Statistical Analysis
Beta Regression Model
library(betareg) #Beta Regression
beta_model <- betareg(formula = Life_Expectancy_65 ~ Smoking_Prevalence + Alcohol_Consumption, data = WDI2)
summary(beta_model)
##
## Call:
## betareg(formula = Life_Expectancy_65 ~ Smoking_Prevalence + Alcohol_Consumption,
## data = WDI2)
##
## Quantile residuals:
## Min 1Q Median 3Q Max
## -2.7210 -0.8208 -0.0291 0.7456 2.7805
##
## Coefficients (mean model with logit link):
## Estimate Std. Error z value Pr(>|z|)
## (Intercept) 0.443642 0.115567 3.839 0.000124 ***
## Smoking_Prevalence 0.004756 0.002978 1.597 0.110328
## Alcohol_Consumption 0.028690 0.006790 4.225 2.38e-05 ***
##
## Phi coefficients (precision model with identity link):
## Estimate Std. Error z value Pr(>|z|)
## (phi) 13.535 1.295 10.45 <2e-16 ***
## ---
## Signif. codes: 0 '***' 0.001 '**' 0.01 '*' 0.05 '.' 0.1 ' ' 1
##
## Type of estimator: ML (maximum likelihood)

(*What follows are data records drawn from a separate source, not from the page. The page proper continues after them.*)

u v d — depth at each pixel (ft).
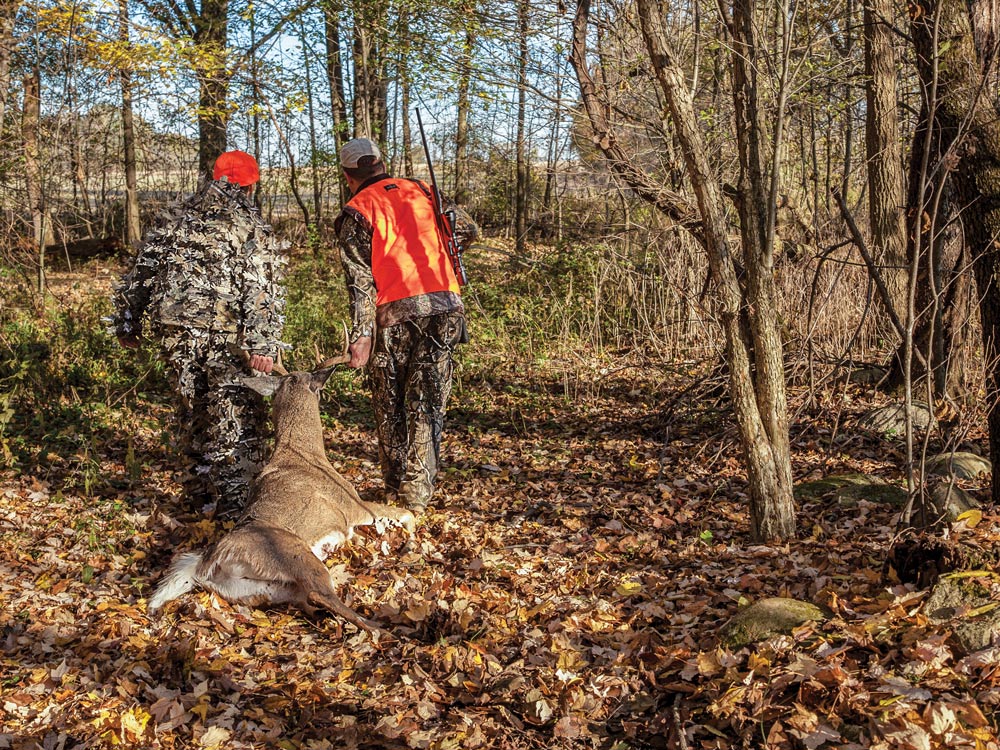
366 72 55.11
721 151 32.65
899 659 11.43
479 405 31.50
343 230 18.75
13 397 25.54
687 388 27.50
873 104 31.14
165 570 16.20
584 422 29.40
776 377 17.10
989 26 17.39
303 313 38.47
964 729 9.97
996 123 17.51
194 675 12.74
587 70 25.02
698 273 35.42
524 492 21.95
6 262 38.81
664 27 16.39
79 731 11.37
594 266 42.93
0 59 34.81
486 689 12.53
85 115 45.75
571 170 32.99
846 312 32.07
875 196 31.55
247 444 17.76
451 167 77.05
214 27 47.70
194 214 17.44
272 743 11.41
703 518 19.80
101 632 13.76
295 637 14.15
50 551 16.85
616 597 15.53
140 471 21.33
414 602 14.87
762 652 11.99
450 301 19.01
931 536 13.70
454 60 30.96
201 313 17.19
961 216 18.30
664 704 11.91
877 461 23.40
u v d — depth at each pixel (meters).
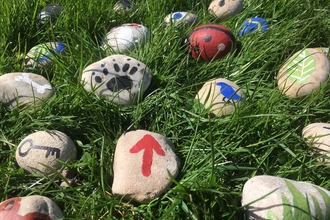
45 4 0.47
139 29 0.42
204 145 0.31
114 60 0.35
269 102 0.34
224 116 0.33
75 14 0.44
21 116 0.32
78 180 0.29
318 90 0.35
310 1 0.50
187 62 0.40
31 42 0.44
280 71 0.38
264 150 0.31
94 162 0.29
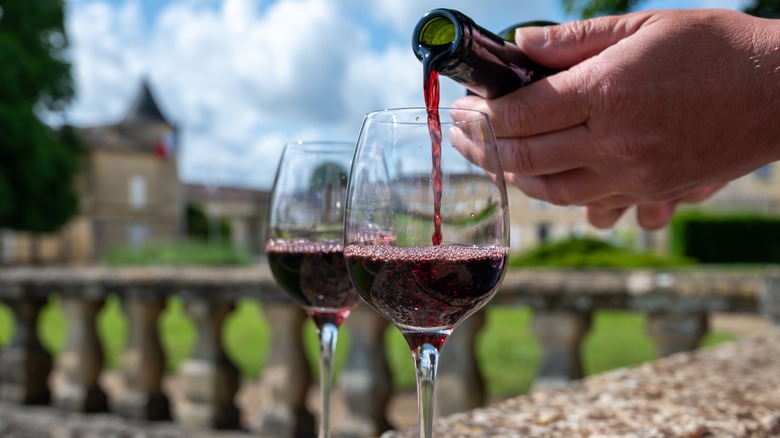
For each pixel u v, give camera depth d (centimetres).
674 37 107
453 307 96
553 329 338
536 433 111
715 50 106
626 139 111
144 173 4384
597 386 143
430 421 95
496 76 114
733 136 109
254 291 374
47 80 2309
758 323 980
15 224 2283
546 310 339
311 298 137
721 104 107
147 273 399
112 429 393
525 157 119
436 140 98
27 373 433
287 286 139
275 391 379
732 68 106
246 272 397
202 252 1614
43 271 429
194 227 4953
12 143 2170
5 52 2167
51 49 2375
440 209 97
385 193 97
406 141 98
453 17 104
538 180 129
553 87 112
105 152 4100
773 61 105
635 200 135
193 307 392
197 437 377
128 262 1559
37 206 2309
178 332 935
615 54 109
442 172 97
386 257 95
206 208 5459
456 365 352
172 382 634
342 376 365
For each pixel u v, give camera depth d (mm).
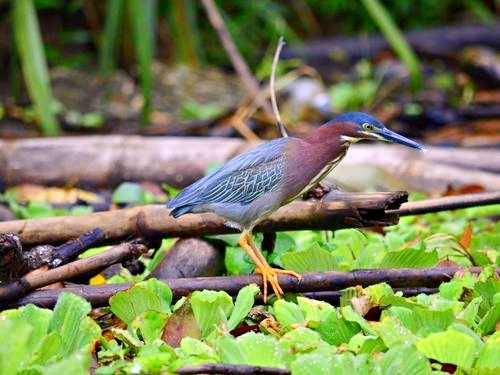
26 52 16766
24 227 9922
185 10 22078
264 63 23312
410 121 20703
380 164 15062
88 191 15148
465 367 7367
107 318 8906
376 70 24016
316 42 25391
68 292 8062
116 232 9984
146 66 17344
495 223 12398
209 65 24641
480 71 23484
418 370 7160
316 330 8211
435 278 9266
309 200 9773
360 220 9492
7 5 23734
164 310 8570
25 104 20766
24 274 8711
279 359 7422
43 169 15242
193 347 7746
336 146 9289
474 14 28312
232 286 9070
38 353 7414
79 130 19812
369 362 7141
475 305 8484
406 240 11109
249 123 19141
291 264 9477
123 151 15367
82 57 23922
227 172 9219
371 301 8562
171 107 21188
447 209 10109
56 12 25062
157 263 10219
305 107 20984
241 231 9844
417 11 27922
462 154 15750
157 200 14211
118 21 20734
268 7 25906
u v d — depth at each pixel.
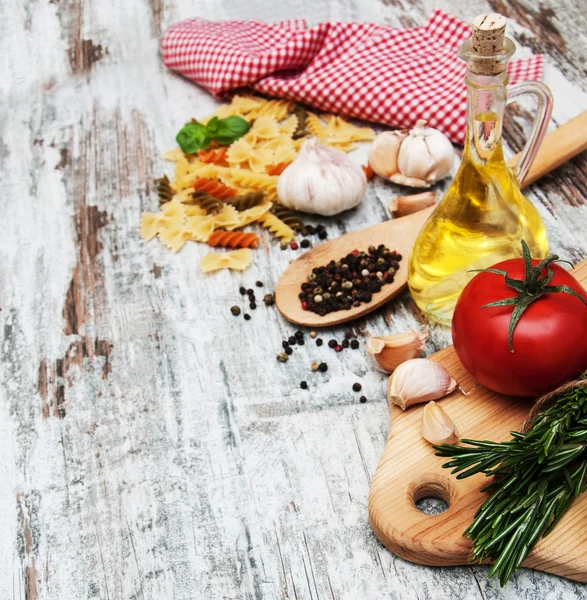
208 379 1.03
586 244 1.08
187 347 1.05
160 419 1.01
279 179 1.13
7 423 1.03
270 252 1.12
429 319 1.05
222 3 1.38
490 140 0.96
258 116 1.22
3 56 1.34
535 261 0.94
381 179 1.17
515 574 0.92
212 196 1.15
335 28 1.23
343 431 0.99
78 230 1.15
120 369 1.05
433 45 1.23
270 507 0.96
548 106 1.00
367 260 1.07
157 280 1.11
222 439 1.00
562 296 0.93
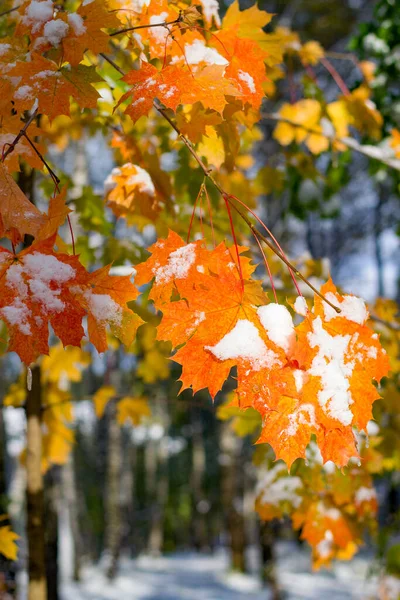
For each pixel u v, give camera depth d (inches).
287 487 103.9
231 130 64.7
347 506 101.7
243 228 119.0
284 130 115.6
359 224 420.2
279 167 132.3
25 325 43.0
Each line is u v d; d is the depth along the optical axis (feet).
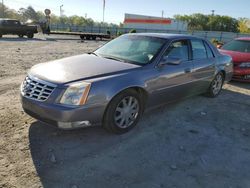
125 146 13.26
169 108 19.02
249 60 28.30
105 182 10.55
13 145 12.62
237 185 10.94
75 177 10.71
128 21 187.42
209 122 17.06
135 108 14.76
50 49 55.83
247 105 21.27
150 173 11.30
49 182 10.32
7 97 19.25
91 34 104.63
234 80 28.94
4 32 84.79
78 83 12.46
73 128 12.54
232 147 14.01
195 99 21.72
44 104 12.41
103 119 13.48
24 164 11.27
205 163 12.34
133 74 14.24
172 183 10.77
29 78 13.51
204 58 19.98
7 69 29.63
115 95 13.21
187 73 17.67
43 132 13.99
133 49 16.80
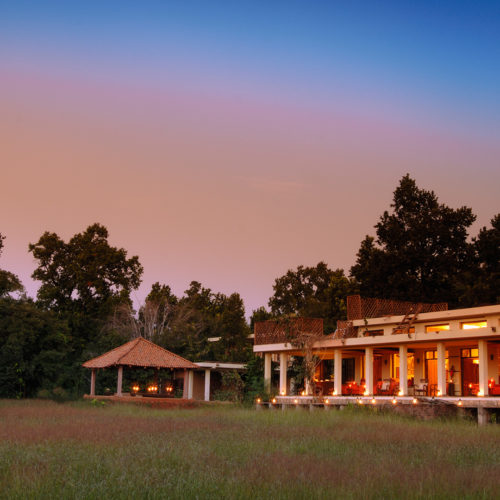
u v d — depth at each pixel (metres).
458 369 37.16
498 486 13.05
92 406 40.34
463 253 60.47
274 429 24.86
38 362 52.88
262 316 76.31
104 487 12.70
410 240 60.78
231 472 14.50
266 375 46.03
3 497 11.99
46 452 17.61
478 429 25.58
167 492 12.46
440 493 12.39
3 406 38.91
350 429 24.95
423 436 22.47
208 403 43.09
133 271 71.25
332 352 43.12
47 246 68.12
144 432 23.11
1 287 57.09
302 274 88.94
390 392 37.09
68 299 68.50
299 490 12.62
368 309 42.38
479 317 35.66
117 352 45.91
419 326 39.28
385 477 13.91
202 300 84.94
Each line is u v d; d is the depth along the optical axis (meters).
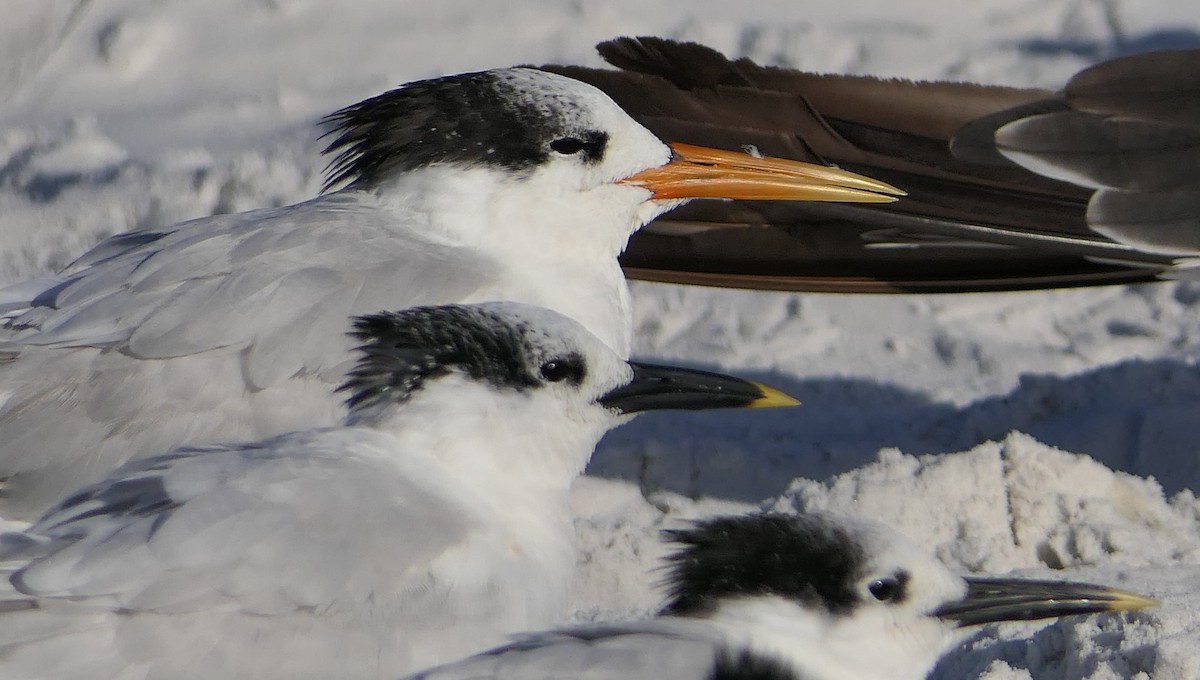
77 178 19.16
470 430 9.28
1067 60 20.03
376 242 10.95
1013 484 12.42
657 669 7.61
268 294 10.36
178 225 11.45
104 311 10.39
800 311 16.75
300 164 18.92
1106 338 16.11
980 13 20.81
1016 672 9.77
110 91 20.66
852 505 12.38
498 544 9.00
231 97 20.31
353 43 20.98
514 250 11.47
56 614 8.05
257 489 8.55
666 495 13.55
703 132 12.17
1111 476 12.62
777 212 12.43
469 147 11.54
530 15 20.98
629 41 12.43
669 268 12.59
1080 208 11.83
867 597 8.49
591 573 12.05
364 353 9.69
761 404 9.79
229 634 8.23
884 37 20.36
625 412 9.69
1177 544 12.12
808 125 12.15
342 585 8.41
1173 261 11.81
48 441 10.06
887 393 15.34
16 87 15.01
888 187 11.80
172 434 10.09
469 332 9.42
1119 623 9.79
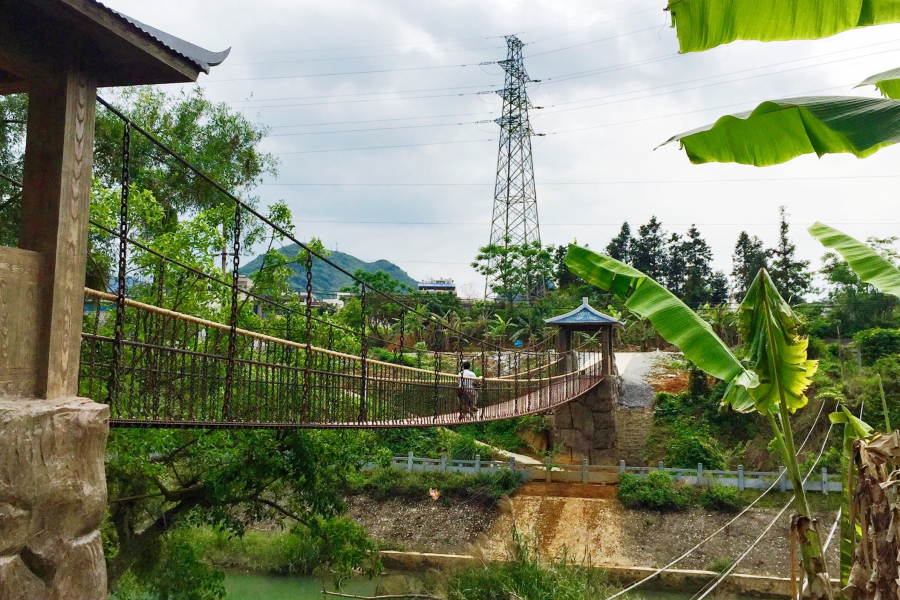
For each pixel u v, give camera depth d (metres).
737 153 3.28
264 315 12.55
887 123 2.47
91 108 2.95
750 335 4.18
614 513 15.36
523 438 20.39
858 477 3.35
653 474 16.03
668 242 42.00
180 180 16.81
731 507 15.14
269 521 15.18
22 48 2.64
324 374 6.21
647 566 13.60
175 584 8.79
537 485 16.86
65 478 2.56
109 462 7.89
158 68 3.05
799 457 16.95
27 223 2.74
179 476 9.82
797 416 18.03
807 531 3.73
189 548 9.18
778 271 31.36
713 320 25.77
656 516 15.16
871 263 4.17
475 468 17.11
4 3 2.54
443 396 10.62
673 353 24.70
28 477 2.39
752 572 13.21
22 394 2.58
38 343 2.66
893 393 16.94
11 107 10.52
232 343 4.67
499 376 14.39
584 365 20.50
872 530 3.15
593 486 16.69
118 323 3.50
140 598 9.85
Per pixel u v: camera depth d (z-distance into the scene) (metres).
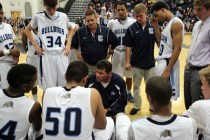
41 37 2.79
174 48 2.54
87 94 1.56
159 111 1.40
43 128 1.57
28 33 2.83
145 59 3.18
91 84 2.55
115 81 2.53
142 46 3.13
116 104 2.52
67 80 1.66
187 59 2.46
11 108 1.58
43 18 2.75
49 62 2.80
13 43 2.91
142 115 3.27
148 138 1.37
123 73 3.71
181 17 15.81
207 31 2.23
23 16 14.48
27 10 14.76
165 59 2.64
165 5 2.61
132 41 3.20
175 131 1.36
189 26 15.94
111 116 2.49
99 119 1.69
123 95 2.53
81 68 1.66
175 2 17.23
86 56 3.14
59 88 1.62
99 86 2.54
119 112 2.40
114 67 3.71
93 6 17.08
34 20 2.78
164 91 1.35
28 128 1.63
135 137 1.39
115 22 3.63
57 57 2.81
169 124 1.37
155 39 3.15
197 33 2.33
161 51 2.70
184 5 16.97
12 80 1.59
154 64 3.20
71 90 1.58
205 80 1.63
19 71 1.60
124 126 2.02
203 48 2.28
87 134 1.53
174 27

## Log-likelihood: 149.1 on 4 Df
## Pseudo R-squared: 0.08142
## Number of iterations: 10 (BFGS) + 2 (Fisher scoring)
Interpretation of Results Using Clarify
Average Marginal Effects(Smoking_Prevalence and Life_Expectancy_65)
library(clarify)
set.seed(123) #Repeatable Results
beta_sim <- sim(beta_model)
ame_beta <- sim_ame(beta_sim, var = "Smoking_Prevalence", contrast = "rd")
summary(ame_beta)
## Estimate 2.5 % 97.5 %
## E[dY/d(Smoking_Prevalence)] 0.001003 -0.000357 0.002187
- There is no statistically significant relationship between the percentage of men who smoke and the proportion of men surviving to the age of 65. The confidence interval ranges from -0.000357 to 0.002187. Since zero is included within this range, we can conclude that the effect of smoking on survival to age 65 is not significant. In simpler terms, smoking does not appear to influence the proportion of men surviving to the age of 65.
Average Marginal Effects(Alcohol_Consumption and Life_Expectancy_65)
set.seed(1234) #Repeatable Results
beta1_sim <- sim(beta_model)
ame1_beta <- sim_ame(beta1_sim, var = "Alcohol_Consumption", contrast = "rd")
summary(ame1_beta)
## Estimate 2.5 % 97.5 %
## E[dY/d(Alcohol_Consumption)] 0.00605 0.00321 0.00884
Average Dose Response (Prediction)
adrf <- sim_adrf(beta1_sim, var = "Alcohol_Consumption", contrast = "adrf")
plot(adrf)
- Unlike the relationship between tobacco use among males and mens
survival rate to age 65, there is a significant relationship between the
Amount of Alcohol consumed among males and the proportion of men
surviving until there 65. There is a significant relationship between
the variables because zero does not fall between the range of the
confidence intervals 0.00321 to 0.00884. So we can say that Alcohol
consumption does have an impact on the proportion of men surviving to
the age of 65. It can be said that for 1 liter increase in alcohol
consumption, the proportion of men surviving to age 65 increases by
0.00605. The graph portrays how different levels of Alcohol
Consumption(liters) impact the proportion of men surviving to the age of
65.By looking at the graph you can see that as Alcohol Consumption(x
axis) increases the proportion of men surviving to 65(y axis) also
increases. The graph depicts a positive relationship between the two
variables.
Conclusion
I was not expecting these results. I was surprised to find that the percentage of men who smoke did not have a significant impact on the proportion of men surviving to age 65. Additionally, I was shocked to observe a positive relationship between alcohol consumption and male survival rates, where an increase in alcohol consumption corresponded to a higher proportion of men reaching the age of 65. I wonder if I add more predictors to the model such as GDP, Education Levels, and Health(Diet, Exercise), would the results change? I will have to conduct further analysis to determine if adding more predictors to my model will change the results.